Catching up with Burlington expat David Satori of Beats Antique
David Satori is coming home, at least for a night. The Burlington native has been traveling the globe with San Francisco-based trio Beats Antique , who meld unwieldy styles and influences into a rare and wondrous spectacle. Think performance art and hot-blooded, down-and-dirty dance music. Oh, and belly dancing. Lots of belly dancing.
The multi-instrumentalist and producer graduated Burlington High School in 1997, then headed west to study music in California, with a specific focus in world music. Satori’s curiosity eventually led him to Africa, where he delved deeper into West African rhythms, studying and playing with some of that region’s greats, including Fela Kuti’s son Femi Kuti.
With Beats Antique, Satori fuses his passion for world music with an unlikely assortment of Western styles, including electronic dance music, hip-hop, jazz and rock. But what sets the band apart is Zöe Jakes . The classically trained dancer interprets her band’s music through a whirling blend of ballet, burlesque, urban dance and, yes, belly dancing. Her movement lends a sensual visual aesthetic to the live show, which is thus as compelling to watch as it is to hear.
In advance of Beats Antique’s performance at the Higher Ground Ballroom on Wednesday, April 27, we spoke with Satori by phone from Baltimore.
SEVEN DAYS: When you were growing up in Burlington, did you ever imagine you’d be touring with an electro-world-roots-belly-dance band?
DAVID SATORI: I did not. I actually didn’t think I’d be part of any band that way. I always wanted to be part of a band, but certainly didn’t know it would take this form.
SD: What sorts of music were you involved with here?
DS: I had a great teacher, a guitar player, Steve Blair . He had a big impact on me, taught me about jazz, how to produce music and write music. At the same time, I was into Phish and Jazz Mandolin Project. Aram Bedrosian  [Gordon Stone Band] was a schoolmate of mine, and we used to play and jam together. Actually, he’s going to sit in at the [Higher Ground] show and play some bass. He’s a good friend. I also used to go to a lot of punk shows at 242 [Main].

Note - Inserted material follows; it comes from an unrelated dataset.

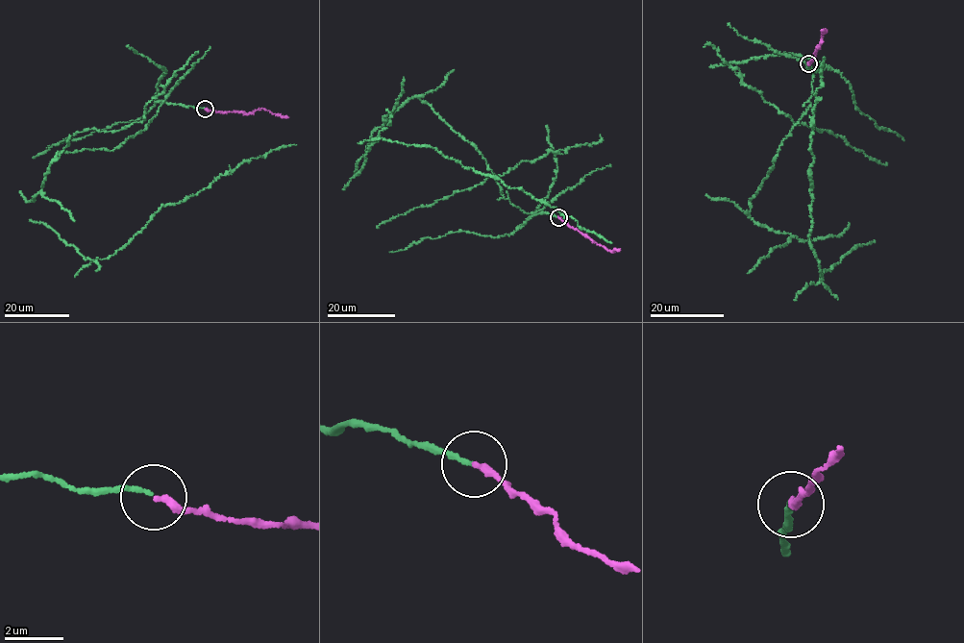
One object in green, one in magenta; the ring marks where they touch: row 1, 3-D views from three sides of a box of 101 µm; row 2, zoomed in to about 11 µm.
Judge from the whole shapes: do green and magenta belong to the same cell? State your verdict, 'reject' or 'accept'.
accept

SD: I bet we were at a lot of the same shows. After high school you went to California and studied world music. What is it about world music that attracted you?
DS: I think it’s the nature of the melodies. Those scales and harmonies I just gravitate toward a little more than straight Western music or pop music. I’m more intrigued by quirky and interesting music, and then just deep, beautiful, old traditional music that’s stood the test of time. I feel a connection to it.

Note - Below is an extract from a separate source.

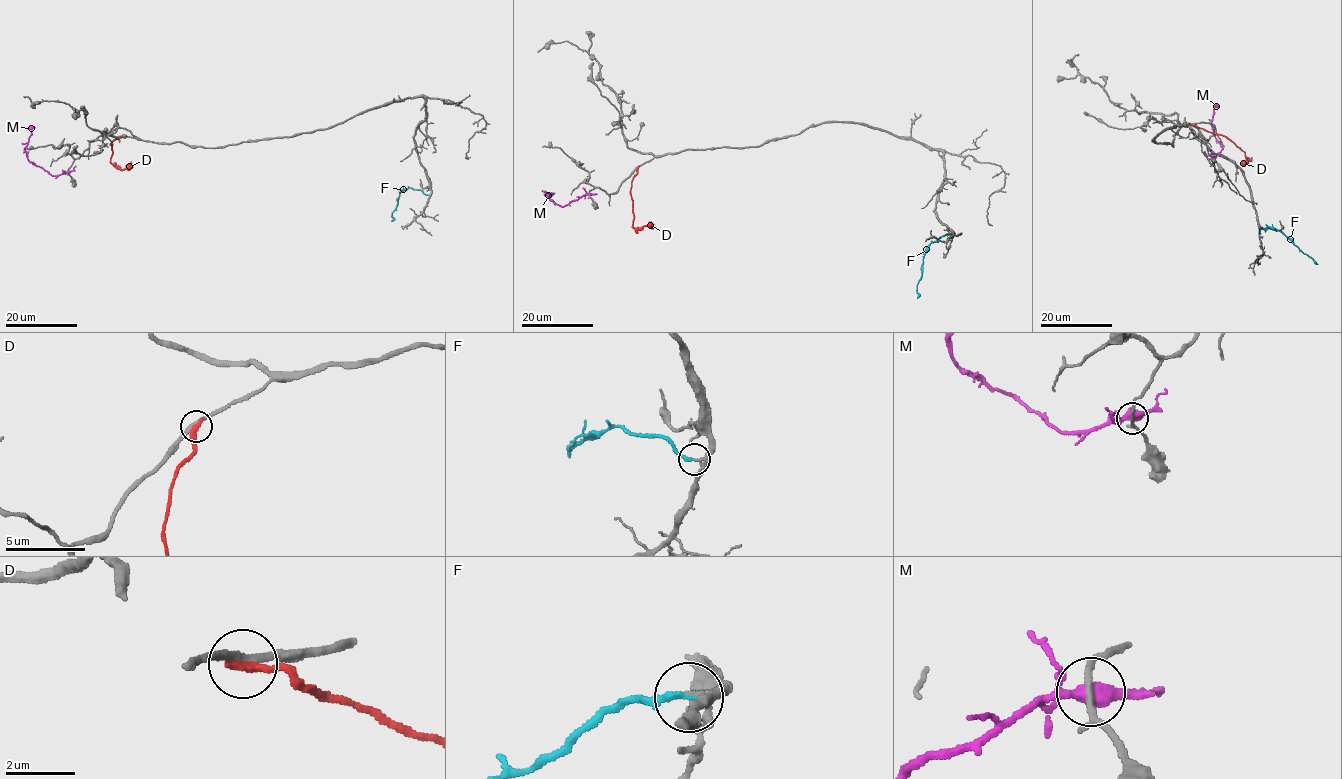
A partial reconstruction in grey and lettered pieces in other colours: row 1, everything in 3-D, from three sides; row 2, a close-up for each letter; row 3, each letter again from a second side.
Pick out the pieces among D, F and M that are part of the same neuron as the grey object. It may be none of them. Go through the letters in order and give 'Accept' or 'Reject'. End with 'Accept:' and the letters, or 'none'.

SD: What was it like to play with Femi Kuti?
DS: I was with a band in San Francisco called Aphrodesia , and we had this crazy idea to go to West Africa and hang out with the musicians we were influenced by. And we had the chance to play with Femi in Nigeria for two nights. We were the first American band that had ever gone to Nigeria and played with him there. It was a really cool experience. It was wild.
SD: Beats Antique take those world influences and meld them with some pretty aggressive Western styles. What are some of the challenges making those pieces fit?

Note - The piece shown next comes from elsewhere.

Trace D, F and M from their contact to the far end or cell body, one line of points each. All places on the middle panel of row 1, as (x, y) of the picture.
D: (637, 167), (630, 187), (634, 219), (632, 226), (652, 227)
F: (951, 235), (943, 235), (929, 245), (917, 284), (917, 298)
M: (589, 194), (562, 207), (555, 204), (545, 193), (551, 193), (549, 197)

DS: Well, it’s really easy for anyone to take a sample of some Indian vocal melody and slap it over a hip-hop beat. Anyone can do it. So, our way is to get in there and compose our own melodies, develop our own beats and make the parts melt together in a more organic way than a synthetic, collage way. We want it to fit together and make sense rather than have two strange things just slapped together.
SD: I imagine that could be a daunting task.
DS: That’s our challenge. And sometimes it does feel slapped together, so we have to work it until it feels more natural, you know?
SD: Your live show is wild and seems centered on dance as much as music. Does one idiom influence your work more than the other?
DS: The band originated by making an album for dance. So our live show is really based around dance music and, specifically, in the beginning, belly-dance music. But it’s really morphed into a lot of different genres, from vaudeville to burlesque to ballet and more modern genres. We’re combining a lot of different stuff. So, that dance influence on our compositions and productions is really showcased live.
SD: When you’re writing, how much do you focus on the fact that you’re composing for dance?
DS: We’re really based on what music comes naturally to us. If it’s something that naturally makes you feel good or makes sense for a dance piece, then great. But we still have pieces that aren’t easy to dance to or weren’t made just for dance. There are definitely pieces that are made just for the sake of making music. But Zöe has a big influence on arranging the music and bringing in choreographers, and that perspective makes for a really unique way of creating music.
SD: Last question. What’s your favorite thing to do in Burlington when you come home?
DS: Going to Ahli Baba’s and getting a falafel, then to Muddy Waters and gettin’ my coffee.